Because U.S.-based technology giants like Google, Facebook, and Twitter have users and in many cases a physical presence in Europe, they must comply with local laws. The "right to be forgotten" would force Facebook and Twitter to remove any data it had on you, as well as Google removing results from its search engine. It would also extraterritorially affect users worldwide outside the European Union who would also be unable to search for those removed search terms.
Such Web companies have said (and lobbied to that effect) that the "right to be forgotten" should not allow data to be removed or manipulated at the expense of freedom of speech. This, however, does not stop with republished material and other indexed content, and most certainly does not apply to European law enforcement and intelligence agencies.
Two continents, separated by 'free' and 'fair speech'
The U.S. and the EU have never seen eye-to-eye on data protection and privacy. For Americans and U.S.-based companies, the belief is that crossover between freedom of speech and privacy overlaps in "a form of censorship," according to Google's lawyers speaking during the Spanish court case.
In the U.S., you can freely say the most appalling words, so long as they don't lead to a crime or violence against a person or a group of people. In European countries such as the U.K. words can lead to instant arrest. Europe's laws allow for "fair speech" in order to prevent harassment, fear of violence, or even alarm and distress. It's a dance between the American tradition of protecting the individual and the European tradition of protecting society.

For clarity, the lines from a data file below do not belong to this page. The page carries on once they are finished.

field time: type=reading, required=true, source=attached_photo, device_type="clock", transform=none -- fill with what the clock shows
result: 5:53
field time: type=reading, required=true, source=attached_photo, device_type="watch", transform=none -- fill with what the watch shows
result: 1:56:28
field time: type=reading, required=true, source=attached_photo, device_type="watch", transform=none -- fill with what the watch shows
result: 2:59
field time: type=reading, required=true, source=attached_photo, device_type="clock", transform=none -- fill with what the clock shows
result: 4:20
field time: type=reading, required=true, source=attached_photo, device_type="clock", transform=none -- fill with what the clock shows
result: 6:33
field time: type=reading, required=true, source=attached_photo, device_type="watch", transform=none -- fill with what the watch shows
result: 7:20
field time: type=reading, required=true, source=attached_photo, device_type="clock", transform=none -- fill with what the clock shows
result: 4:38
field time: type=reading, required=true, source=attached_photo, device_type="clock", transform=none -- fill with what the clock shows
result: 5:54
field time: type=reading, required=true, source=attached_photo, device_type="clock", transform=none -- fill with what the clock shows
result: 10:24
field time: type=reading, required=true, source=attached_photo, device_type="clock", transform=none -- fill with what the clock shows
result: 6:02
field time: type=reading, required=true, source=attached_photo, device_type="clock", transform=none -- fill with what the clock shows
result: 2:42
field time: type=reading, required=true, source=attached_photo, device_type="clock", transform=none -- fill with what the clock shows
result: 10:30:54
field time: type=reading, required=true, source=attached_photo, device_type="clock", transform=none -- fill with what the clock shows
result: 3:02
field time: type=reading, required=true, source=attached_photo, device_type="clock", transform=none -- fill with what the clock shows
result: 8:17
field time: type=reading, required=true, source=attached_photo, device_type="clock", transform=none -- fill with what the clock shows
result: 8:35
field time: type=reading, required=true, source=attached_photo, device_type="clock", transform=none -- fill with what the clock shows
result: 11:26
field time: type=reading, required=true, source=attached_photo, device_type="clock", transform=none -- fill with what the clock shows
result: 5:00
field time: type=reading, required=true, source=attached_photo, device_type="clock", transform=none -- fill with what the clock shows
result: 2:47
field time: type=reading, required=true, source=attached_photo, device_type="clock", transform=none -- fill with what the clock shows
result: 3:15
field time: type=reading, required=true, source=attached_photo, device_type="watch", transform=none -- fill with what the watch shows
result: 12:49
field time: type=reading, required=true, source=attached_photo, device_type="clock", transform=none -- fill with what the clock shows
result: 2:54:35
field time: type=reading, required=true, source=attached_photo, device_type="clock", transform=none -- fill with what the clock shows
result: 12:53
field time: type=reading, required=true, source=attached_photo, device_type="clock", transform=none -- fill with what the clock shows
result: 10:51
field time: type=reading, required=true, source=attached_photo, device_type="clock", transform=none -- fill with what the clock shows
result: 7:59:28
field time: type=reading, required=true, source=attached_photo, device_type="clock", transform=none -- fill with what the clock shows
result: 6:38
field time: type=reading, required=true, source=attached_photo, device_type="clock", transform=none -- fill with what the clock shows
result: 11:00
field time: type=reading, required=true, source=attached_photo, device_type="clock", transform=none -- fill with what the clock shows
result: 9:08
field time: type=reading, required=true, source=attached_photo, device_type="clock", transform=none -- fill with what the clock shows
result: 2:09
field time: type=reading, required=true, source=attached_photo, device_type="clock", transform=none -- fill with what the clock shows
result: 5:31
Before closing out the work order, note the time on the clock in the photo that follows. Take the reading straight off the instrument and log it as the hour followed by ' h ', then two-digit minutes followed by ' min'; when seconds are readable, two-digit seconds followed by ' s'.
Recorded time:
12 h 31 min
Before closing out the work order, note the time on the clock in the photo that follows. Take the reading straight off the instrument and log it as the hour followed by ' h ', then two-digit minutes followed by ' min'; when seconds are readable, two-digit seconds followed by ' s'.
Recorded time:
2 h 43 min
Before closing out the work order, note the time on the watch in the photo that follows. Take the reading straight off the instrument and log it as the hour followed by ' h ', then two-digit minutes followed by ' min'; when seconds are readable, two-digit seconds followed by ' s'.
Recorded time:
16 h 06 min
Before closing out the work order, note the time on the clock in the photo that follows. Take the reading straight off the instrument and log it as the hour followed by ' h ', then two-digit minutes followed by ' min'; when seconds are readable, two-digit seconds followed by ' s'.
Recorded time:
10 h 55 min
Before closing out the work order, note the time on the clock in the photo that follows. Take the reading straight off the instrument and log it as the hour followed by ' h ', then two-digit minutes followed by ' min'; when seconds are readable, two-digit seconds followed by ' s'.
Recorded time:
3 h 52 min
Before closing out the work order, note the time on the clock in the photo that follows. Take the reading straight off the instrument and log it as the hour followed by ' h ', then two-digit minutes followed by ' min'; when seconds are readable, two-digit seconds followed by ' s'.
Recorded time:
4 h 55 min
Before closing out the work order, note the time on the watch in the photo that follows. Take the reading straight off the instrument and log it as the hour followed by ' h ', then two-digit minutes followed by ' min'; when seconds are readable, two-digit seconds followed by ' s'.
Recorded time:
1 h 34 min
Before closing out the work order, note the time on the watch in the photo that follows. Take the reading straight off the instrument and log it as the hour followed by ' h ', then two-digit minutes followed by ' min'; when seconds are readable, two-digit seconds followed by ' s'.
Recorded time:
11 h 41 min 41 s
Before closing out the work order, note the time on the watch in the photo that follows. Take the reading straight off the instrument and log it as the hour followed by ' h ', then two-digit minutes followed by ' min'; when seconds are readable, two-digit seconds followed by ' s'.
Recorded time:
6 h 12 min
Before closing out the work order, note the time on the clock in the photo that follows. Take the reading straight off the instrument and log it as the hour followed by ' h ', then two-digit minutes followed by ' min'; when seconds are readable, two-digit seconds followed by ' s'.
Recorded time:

Google is fundamentally so very American in this regard. That said, Google already filters and censors its own search results at the behest of governments and private industry, albeit openly and transparently. Google will agree to delete links that violate copyrights under the Digital Millennium Copyright Act, which seeks to remove content from Google's search results that may facilitate copyright infringement.
Google also complies, when forced by a court, with numerous types of government requests, not limited to subpoenas, search warrants, and National Security Letters, or so-called 'gagging orders'. It also discloses those requests and when it complies with them. And it's a system not that dissimilar to what it's being asked to do in Europe.
Whose jurisdiction is Google under: U.S., EU, or both?
While Europe's privacy principles apply to the Web, it's unclear whether they apply to data "controllers" established outside of the European Union. But several European court cases have sided with local law. A German court found that Facebook fell under Irish law because the social networking company had a physical presence in Ireland, another EU member state. In Google's case, Spanish authorities are making a similar argument, claiming that Google is processing data in a European state and therefore EU law should apply.
Many American companies have voiced their objections to the proposed EU privacy law, including Amazon, eBay, Yahoo, according to a lobbying watchdog. It could still take a year or two for the law to be ratified.
"Exempting non-EU companies from our data protection regulation is not on the table. It would mean applying double standards," said Europe's Justice Commissioner Viviane Reding, the top politician in Europe on data protection and privacy rules in the region, in an interview with the Financial Times of London.
The new EU Data Protection Regulation, proposed by the European Commission and currently being debated in the European Parliament, will likely be voted on by June.
But this fight isn't as much about censorship as one might think. It's about a cultural difference between two continents and perspectives on what freedom of speech can and should be. It's also about privacy, and whether privacy or free speech is more important.